>> Start TEXT EXCERPT

11 September 2007

BMO Represents ~42% of Guardian Capital's NAV

The Globe and Mail, Shirley Won, 11 September 2007

Whither Bank of Montreal stock, so goes shares of Guardian Capital Group Ltd.

Shares of the money manager have been tracking the bank's stock because it has close to five million BMO shares on its books - a holding that represents nearly half of its net asset value (NAV).

And some investment industry folks suggest it could be a less pricey way to play BMO, whose shares yesterday closed at $62.34 on the Toronto Stock Exchange.

Guardian non-voting A shares, which are off its 52-week high of $13.50 in May and have taken a hit recently like other financial service stocks, ended the day $10.82.

"It's a good proxy for BMO," says Jeannine LiChong, a portfolio manager with Gluskin Sheff + Associates Inc.

But Gluskin Sheff - the largest institutional shareholder of Guardian's A shares - owns the stock because it is trading at a substantial discount to an estimated net asset value of about $15 a share, Ms. LiChong said.

Guardian runs institutional money, and also owns a mutual fund dealer.

"If you look at the market value of what they hold in investments, including BMO, that is where the stock is trading at," she said. "Basically, you are getting the investment management and financial advisory business for free."

Toronto-based Guardian acquired its BMO shares in a $180-million stock deal ($36.29 a share) from selling its mutual fund business known as Guardian Group of Funds to the bank.

"Obviously, there would be a tax liability if they were to sell [the shares] so you would have to give some kind of estimate for that as well," Ms. LiChong said in an interview.

Guardian is controlled by its chief executive officer John Christodoulou, who is in his mid-70s. In 2001, BMO began negotiating a deal to buy all of Guardian, but only ended up buying the mutual fund arm. Guardian, however, negotiated a contract to continue running certain funds.

While Guardian has earned a strong reputation for investing in the income trust sector, that avenue of growth has looked less robust after Ottawa announced plans last fall to tax these investments in 2011.

But Ms. LiChong is not concerned, saying the trust sector has been rebounding, and Guardian has been able to manage its way through this unexpected turn of events.

Scotia Capital Inc. analyst Kevin Choquette has a "sector perform" rating on Guardian stock with a one-year target of $14.

BMO represents about 42 per cent of Guardian's net asset value, while its institutional asset business is about 33 per cent, Mr. Choquette wrote in a recent report.

"We view Guardian Capital as a high-quality small-cap financial with steady earnings improvement and relatively high discount to NAV" of about $16, the analyst said.

Guardian's NAV and profit should get a lift from "the bank's expected share price appreciation and dividend increases," Mr. Choquette added.

>> End TEXT EXCERPT
>> Start RAW DATA

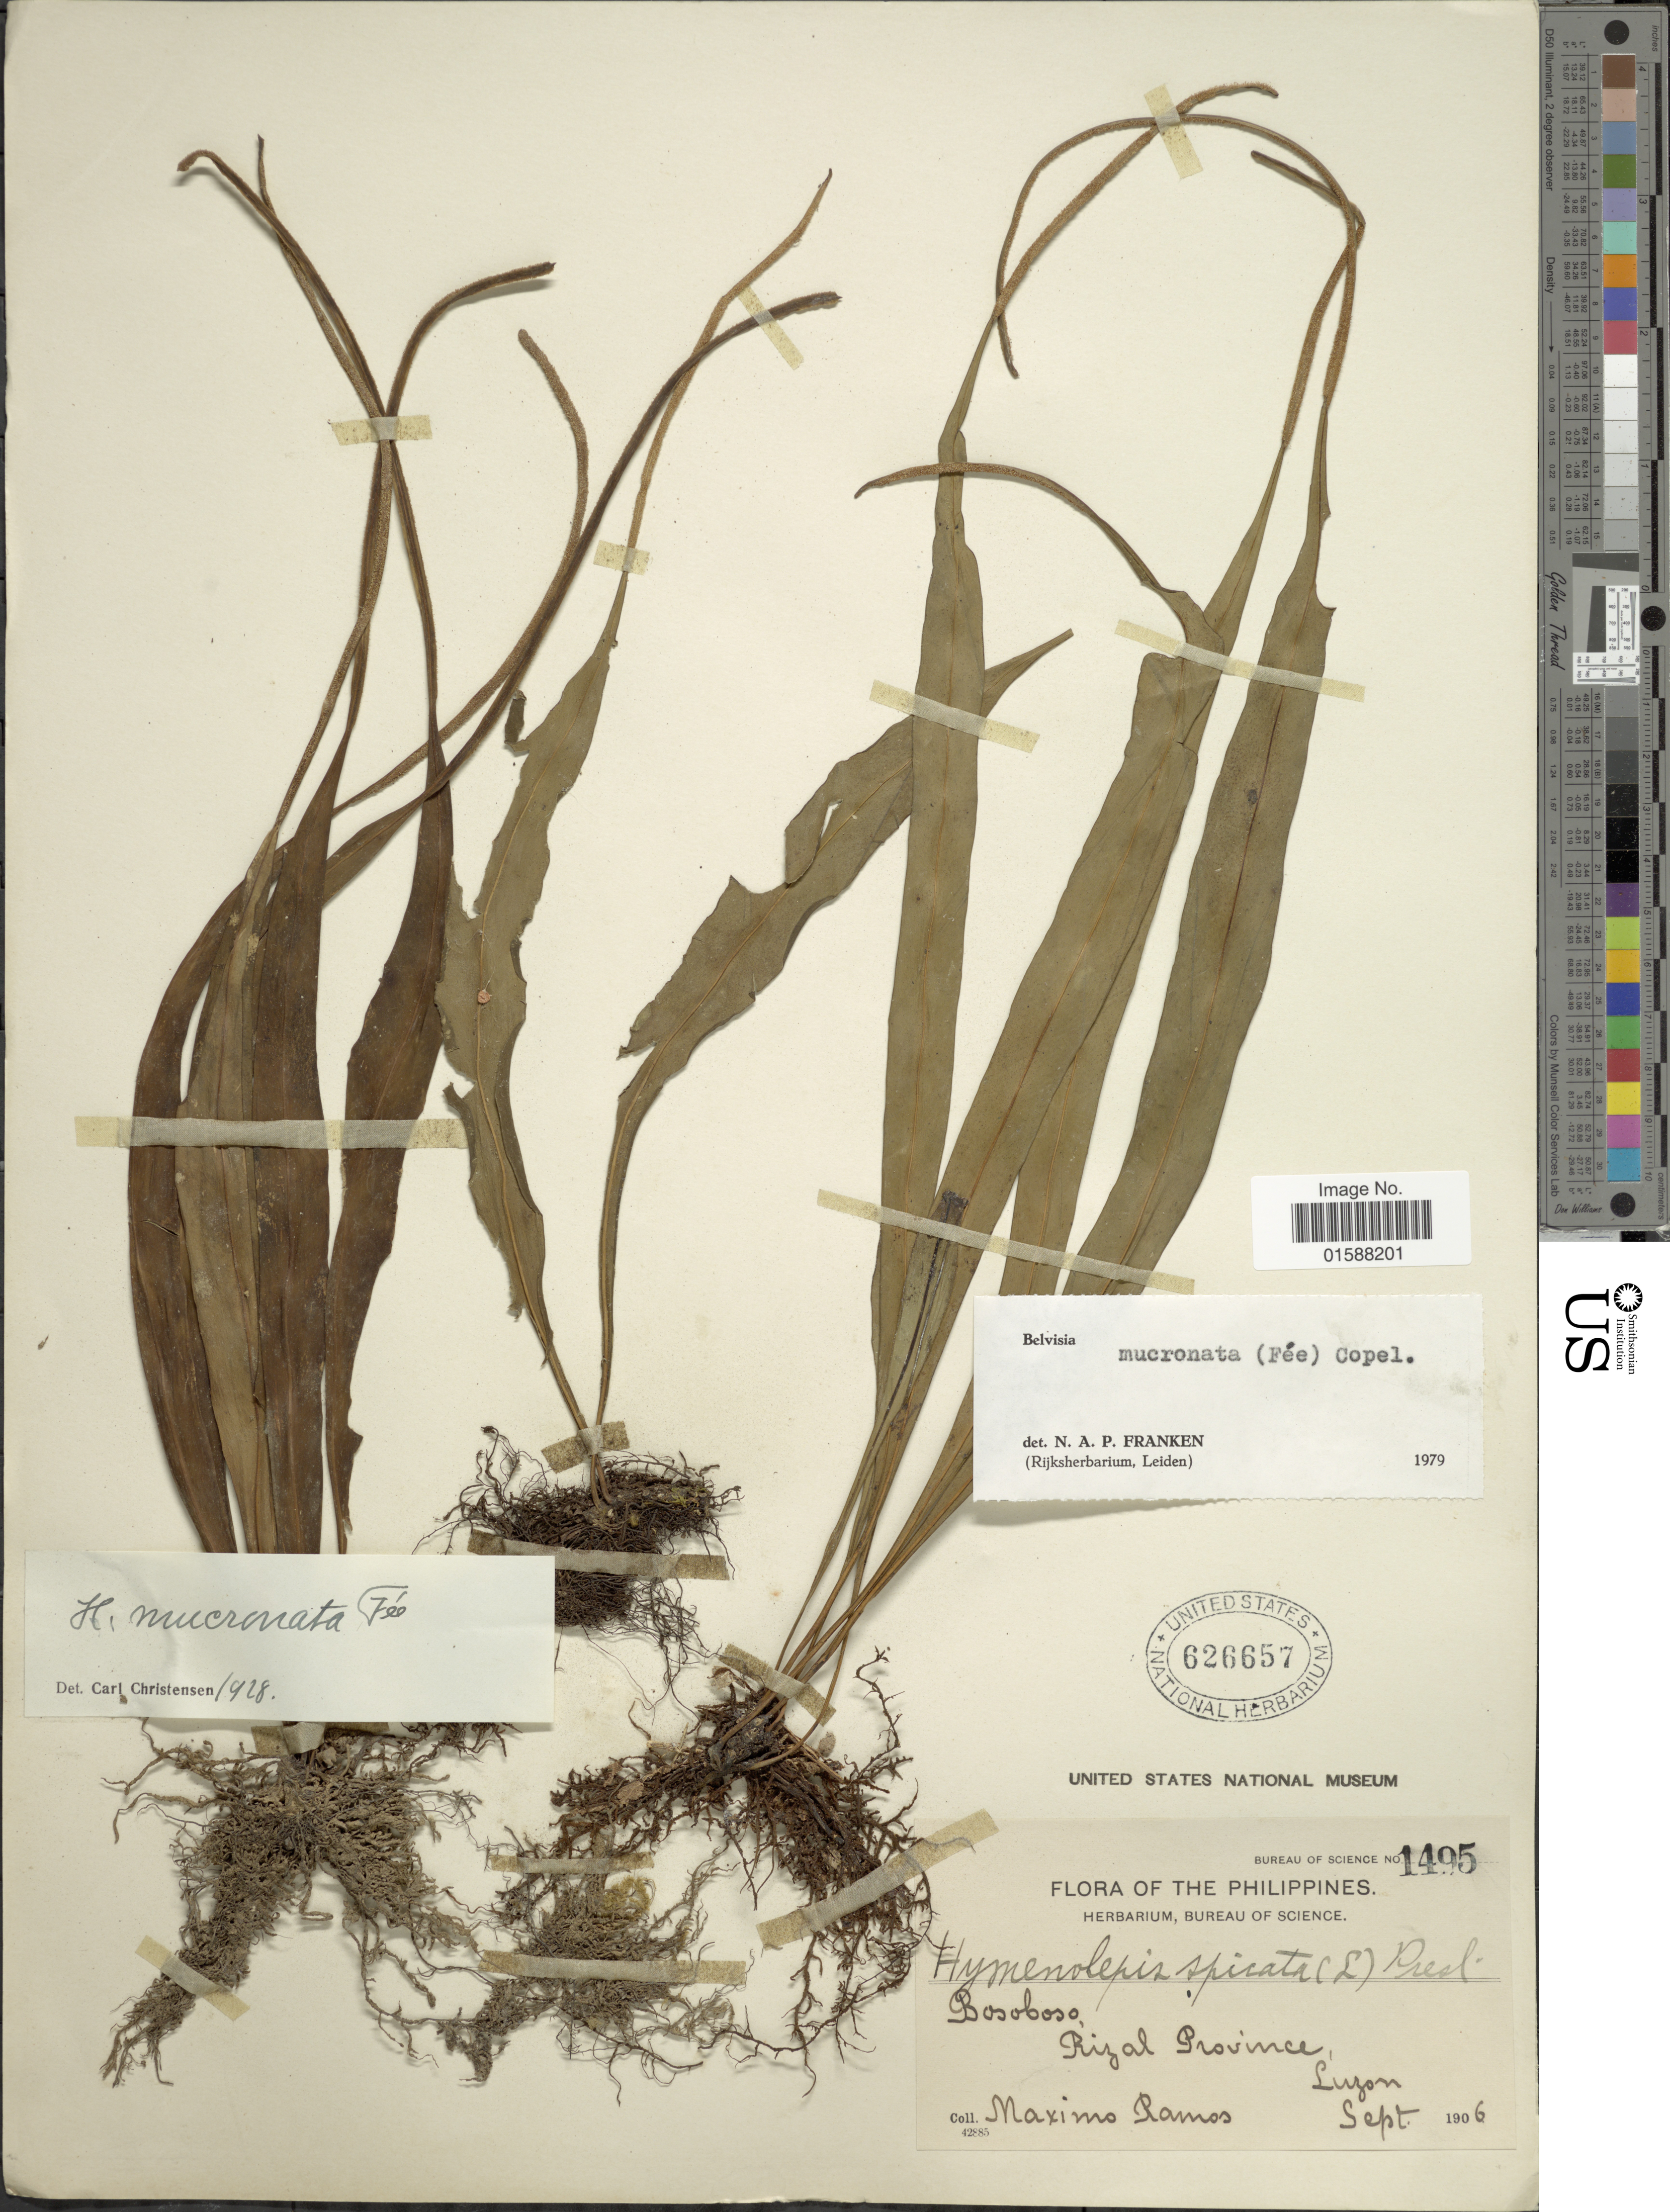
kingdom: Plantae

>> End RAW DATA

Print the Guardian Capital article exactly, starting with "The Globe and" and going on through "Sheff + Associates Inc.". The material is separate from the Guardian Capital article.

The Globe and Mail, Shirley Won, 11 September 2007

Whither Bank of Montreal stock, so goes shares of Guardian Capital Group Ltd.

Shares of the money manager have been tracking the bank's stock because it has close to five million BMO shares on its books - a holding that represents nearly half of its net asset value (NAV).

And some investment industry folks suggest it could be a less pricey way to play BMO, whose shares yesterday closed at $62.34 on the Toronto Stock Exchange.

Guardian non-voting A shares, which are off its 52-week high of $13.50 in May and have taken a hit recently like other financial service stocks, ended the day $10.82.

"It's a good proxy for BMO," says Jeannine LiChong, a portfolio manager with Gluskin Sheff + Associates Inc.